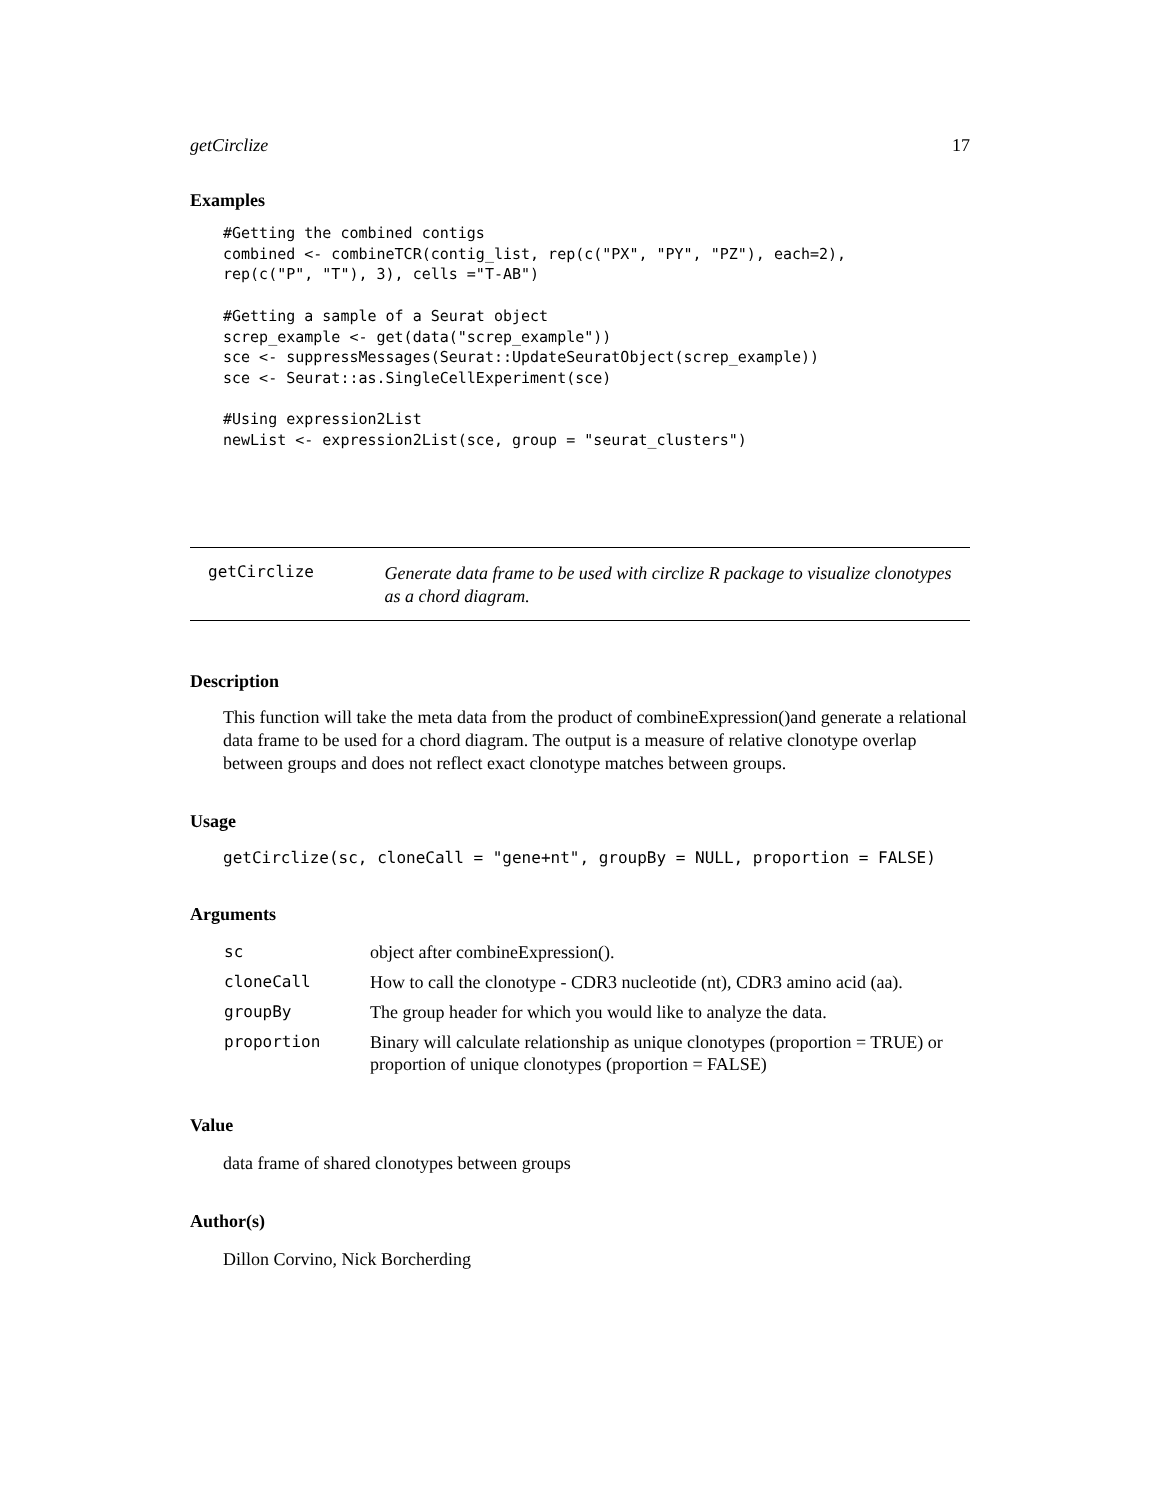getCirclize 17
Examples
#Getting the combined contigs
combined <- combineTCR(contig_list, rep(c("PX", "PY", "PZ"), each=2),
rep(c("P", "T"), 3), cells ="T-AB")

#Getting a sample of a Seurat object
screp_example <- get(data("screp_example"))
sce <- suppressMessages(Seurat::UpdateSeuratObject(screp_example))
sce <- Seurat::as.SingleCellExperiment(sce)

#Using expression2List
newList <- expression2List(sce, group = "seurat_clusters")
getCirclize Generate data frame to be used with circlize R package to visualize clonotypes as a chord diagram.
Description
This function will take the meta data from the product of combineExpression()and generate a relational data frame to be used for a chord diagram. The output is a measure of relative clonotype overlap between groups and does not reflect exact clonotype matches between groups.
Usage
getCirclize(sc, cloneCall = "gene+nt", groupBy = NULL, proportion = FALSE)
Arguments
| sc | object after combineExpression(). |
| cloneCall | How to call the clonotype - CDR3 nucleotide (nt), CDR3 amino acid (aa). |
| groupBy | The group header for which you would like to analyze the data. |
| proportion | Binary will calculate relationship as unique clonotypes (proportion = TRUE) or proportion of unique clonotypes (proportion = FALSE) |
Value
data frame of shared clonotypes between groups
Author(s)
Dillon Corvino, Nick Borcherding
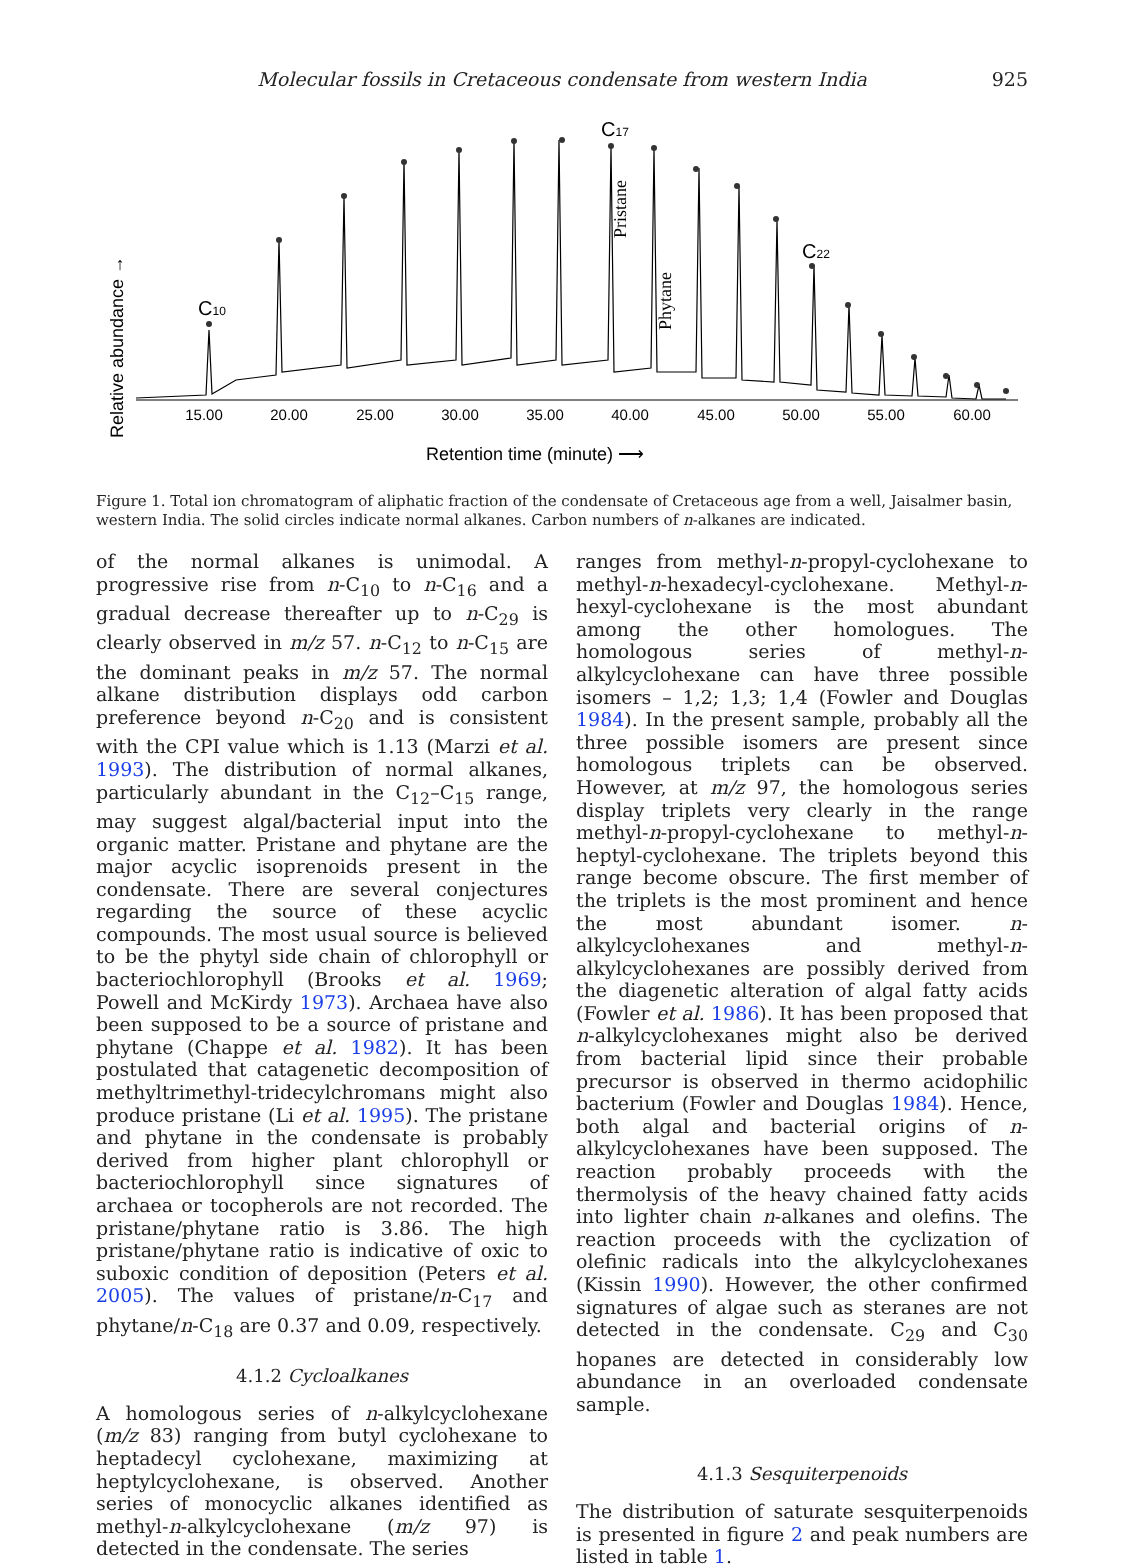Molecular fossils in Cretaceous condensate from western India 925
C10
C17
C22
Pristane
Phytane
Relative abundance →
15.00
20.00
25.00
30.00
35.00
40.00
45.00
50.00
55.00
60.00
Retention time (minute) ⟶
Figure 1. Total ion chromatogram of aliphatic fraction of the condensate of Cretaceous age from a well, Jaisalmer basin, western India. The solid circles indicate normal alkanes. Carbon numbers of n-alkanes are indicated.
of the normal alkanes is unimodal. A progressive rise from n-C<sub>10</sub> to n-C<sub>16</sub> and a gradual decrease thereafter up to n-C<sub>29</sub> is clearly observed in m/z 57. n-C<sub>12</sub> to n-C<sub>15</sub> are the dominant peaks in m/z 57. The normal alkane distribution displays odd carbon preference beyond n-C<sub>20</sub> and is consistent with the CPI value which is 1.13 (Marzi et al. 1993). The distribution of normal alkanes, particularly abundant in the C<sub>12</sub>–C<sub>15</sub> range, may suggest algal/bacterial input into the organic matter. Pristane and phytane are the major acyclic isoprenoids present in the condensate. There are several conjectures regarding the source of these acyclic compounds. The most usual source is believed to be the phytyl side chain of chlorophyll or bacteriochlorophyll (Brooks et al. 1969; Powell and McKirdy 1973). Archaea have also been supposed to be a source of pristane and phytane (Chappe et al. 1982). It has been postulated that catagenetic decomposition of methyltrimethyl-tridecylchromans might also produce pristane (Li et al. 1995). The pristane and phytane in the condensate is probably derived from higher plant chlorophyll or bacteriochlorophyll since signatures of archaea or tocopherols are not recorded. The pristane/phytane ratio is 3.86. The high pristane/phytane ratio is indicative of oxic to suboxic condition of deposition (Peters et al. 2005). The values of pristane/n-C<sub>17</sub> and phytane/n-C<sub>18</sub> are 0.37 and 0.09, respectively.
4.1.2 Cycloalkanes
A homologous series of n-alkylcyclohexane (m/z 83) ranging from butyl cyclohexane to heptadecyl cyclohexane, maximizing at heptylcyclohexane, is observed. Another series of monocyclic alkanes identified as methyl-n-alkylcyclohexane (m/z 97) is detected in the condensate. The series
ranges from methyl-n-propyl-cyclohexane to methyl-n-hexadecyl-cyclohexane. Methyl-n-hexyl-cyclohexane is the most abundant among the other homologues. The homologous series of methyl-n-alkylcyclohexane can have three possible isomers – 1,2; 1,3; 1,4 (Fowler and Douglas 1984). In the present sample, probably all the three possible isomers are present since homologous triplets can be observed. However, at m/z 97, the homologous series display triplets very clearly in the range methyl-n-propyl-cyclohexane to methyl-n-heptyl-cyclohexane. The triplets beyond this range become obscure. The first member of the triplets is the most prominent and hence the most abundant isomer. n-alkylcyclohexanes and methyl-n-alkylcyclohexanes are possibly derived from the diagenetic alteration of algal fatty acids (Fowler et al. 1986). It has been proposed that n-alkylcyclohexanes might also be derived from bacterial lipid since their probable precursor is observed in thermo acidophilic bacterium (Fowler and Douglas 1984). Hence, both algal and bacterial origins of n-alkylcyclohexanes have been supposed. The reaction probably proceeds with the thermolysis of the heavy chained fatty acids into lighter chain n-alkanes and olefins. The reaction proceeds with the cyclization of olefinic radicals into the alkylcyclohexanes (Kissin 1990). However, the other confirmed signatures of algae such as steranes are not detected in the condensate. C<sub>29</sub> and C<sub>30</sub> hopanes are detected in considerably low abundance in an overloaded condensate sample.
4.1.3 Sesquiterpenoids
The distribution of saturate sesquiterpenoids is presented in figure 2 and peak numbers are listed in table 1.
==
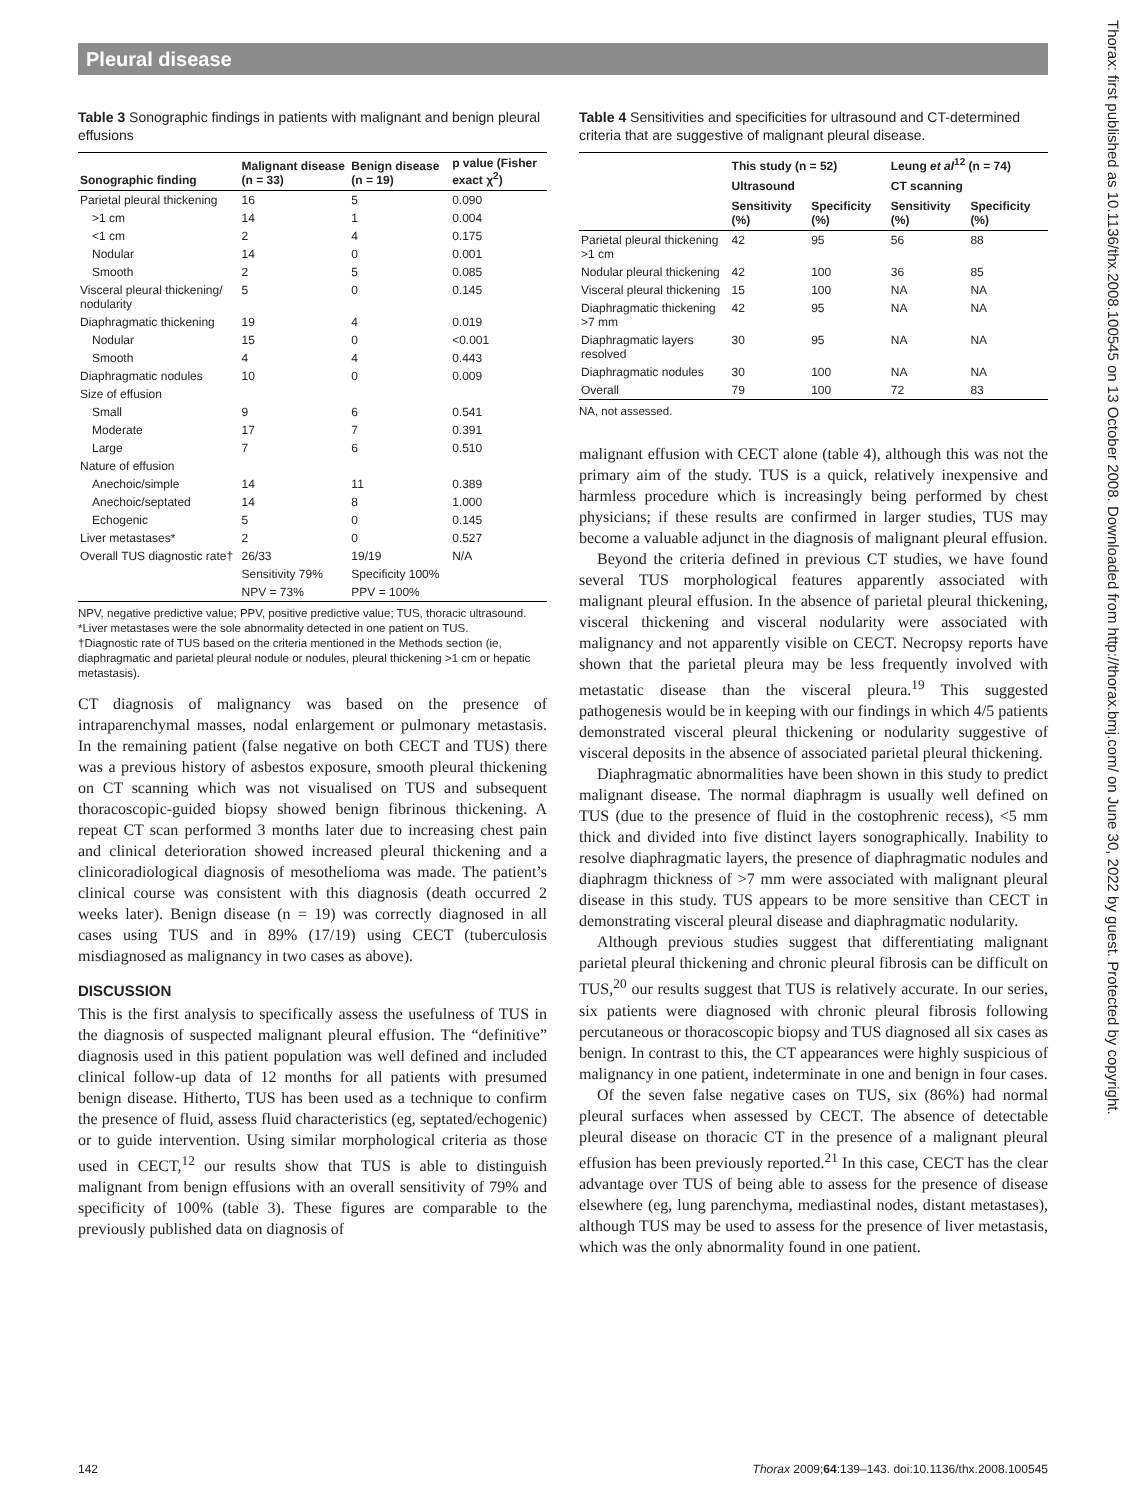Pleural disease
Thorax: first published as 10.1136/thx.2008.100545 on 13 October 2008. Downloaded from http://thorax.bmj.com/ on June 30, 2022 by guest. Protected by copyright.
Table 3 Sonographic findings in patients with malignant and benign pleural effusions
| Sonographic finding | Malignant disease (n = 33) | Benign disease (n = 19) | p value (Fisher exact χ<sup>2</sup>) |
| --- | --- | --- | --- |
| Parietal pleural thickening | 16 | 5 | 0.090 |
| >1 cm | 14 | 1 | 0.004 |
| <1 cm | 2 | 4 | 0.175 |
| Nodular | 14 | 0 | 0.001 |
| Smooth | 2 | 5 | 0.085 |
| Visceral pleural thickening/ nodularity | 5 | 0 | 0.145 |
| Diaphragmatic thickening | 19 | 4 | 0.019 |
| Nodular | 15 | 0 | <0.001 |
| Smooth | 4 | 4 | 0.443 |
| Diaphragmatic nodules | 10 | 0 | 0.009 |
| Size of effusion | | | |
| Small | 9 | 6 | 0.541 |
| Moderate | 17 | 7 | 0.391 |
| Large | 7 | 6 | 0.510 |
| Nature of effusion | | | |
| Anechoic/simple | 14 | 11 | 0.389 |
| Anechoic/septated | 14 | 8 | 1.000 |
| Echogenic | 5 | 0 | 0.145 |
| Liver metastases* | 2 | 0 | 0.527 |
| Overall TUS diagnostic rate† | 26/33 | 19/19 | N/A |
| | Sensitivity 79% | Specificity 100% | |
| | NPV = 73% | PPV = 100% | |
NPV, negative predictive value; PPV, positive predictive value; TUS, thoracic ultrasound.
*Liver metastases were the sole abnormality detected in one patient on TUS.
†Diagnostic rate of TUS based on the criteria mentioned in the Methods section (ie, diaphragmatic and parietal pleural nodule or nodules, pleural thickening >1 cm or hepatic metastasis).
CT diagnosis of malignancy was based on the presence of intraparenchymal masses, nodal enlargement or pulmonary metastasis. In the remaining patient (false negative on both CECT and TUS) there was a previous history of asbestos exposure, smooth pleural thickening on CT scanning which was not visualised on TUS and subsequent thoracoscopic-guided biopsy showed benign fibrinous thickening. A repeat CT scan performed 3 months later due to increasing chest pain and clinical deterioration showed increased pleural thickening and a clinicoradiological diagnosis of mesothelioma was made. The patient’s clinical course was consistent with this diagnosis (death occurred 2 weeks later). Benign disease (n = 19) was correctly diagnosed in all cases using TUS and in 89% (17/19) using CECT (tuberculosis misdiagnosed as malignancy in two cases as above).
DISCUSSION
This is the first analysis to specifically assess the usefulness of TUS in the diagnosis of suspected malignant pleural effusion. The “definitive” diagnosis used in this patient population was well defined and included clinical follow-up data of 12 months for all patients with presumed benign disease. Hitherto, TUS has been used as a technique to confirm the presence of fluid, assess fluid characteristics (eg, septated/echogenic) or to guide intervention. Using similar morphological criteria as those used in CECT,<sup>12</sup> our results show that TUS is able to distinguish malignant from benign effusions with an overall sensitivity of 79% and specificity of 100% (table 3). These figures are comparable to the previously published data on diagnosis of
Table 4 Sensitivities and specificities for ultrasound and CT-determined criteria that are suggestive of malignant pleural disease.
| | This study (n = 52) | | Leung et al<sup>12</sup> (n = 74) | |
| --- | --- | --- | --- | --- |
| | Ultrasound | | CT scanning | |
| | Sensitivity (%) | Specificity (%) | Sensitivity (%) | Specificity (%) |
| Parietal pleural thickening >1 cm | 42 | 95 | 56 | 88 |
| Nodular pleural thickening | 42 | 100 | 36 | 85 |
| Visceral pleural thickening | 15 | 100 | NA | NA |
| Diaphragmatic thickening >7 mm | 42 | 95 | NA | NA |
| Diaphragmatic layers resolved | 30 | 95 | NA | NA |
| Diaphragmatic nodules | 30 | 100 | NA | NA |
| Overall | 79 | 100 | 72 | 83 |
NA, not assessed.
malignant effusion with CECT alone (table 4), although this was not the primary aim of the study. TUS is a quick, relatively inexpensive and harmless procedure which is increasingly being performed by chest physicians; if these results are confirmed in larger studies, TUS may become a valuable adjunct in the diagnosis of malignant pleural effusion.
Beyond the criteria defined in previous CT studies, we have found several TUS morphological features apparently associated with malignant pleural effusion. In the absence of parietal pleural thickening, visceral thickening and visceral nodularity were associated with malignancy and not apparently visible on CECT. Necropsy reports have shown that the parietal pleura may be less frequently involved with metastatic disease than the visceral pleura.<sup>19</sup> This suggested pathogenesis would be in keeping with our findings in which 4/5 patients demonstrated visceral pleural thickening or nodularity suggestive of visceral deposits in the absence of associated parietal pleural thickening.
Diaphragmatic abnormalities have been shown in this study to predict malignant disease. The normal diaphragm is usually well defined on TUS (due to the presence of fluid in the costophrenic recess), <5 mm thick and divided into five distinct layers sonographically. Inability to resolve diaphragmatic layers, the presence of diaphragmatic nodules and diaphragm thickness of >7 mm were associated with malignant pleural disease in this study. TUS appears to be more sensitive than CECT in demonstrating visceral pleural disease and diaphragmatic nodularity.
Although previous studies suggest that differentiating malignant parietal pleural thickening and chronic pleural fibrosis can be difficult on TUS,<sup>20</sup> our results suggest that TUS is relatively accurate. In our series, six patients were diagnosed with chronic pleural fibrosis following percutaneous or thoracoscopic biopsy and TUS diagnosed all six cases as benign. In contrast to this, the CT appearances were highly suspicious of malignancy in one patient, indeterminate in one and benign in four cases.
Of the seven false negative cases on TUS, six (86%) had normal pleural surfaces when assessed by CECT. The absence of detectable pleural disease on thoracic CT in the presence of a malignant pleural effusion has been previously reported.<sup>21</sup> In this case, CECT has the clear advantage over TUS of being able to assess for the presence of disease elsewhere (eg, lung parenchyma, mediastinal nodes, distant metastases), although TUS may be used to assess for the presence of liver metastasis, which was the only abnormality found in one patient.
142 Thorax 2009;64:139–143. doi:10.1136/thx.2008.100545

Exercise description. Take exactly the lines from the one containing "#Getting the combined contigs" through the one containing "newList <- expression2List(sce, group" in the data above, and output them with nothing added.

Solution below.
#Getting the combined contigs
combined <- combineTCR(contig_list, rep(c("PX", "PY", "PZ"), each=2),
rep(c("P", "T"), 3), cells ="T-AB")

#Getting a sample of a Seurat object
screp_example <- get(data("screp_example"))
sce <- suppressMessages(Seurat::UpdateSeuratObject(screp_example))
sce <- Seurat::as.SingleCellExperiment(sce)

#Using expression2List
newList <- expression2List(sce, group = "seurat_clusters")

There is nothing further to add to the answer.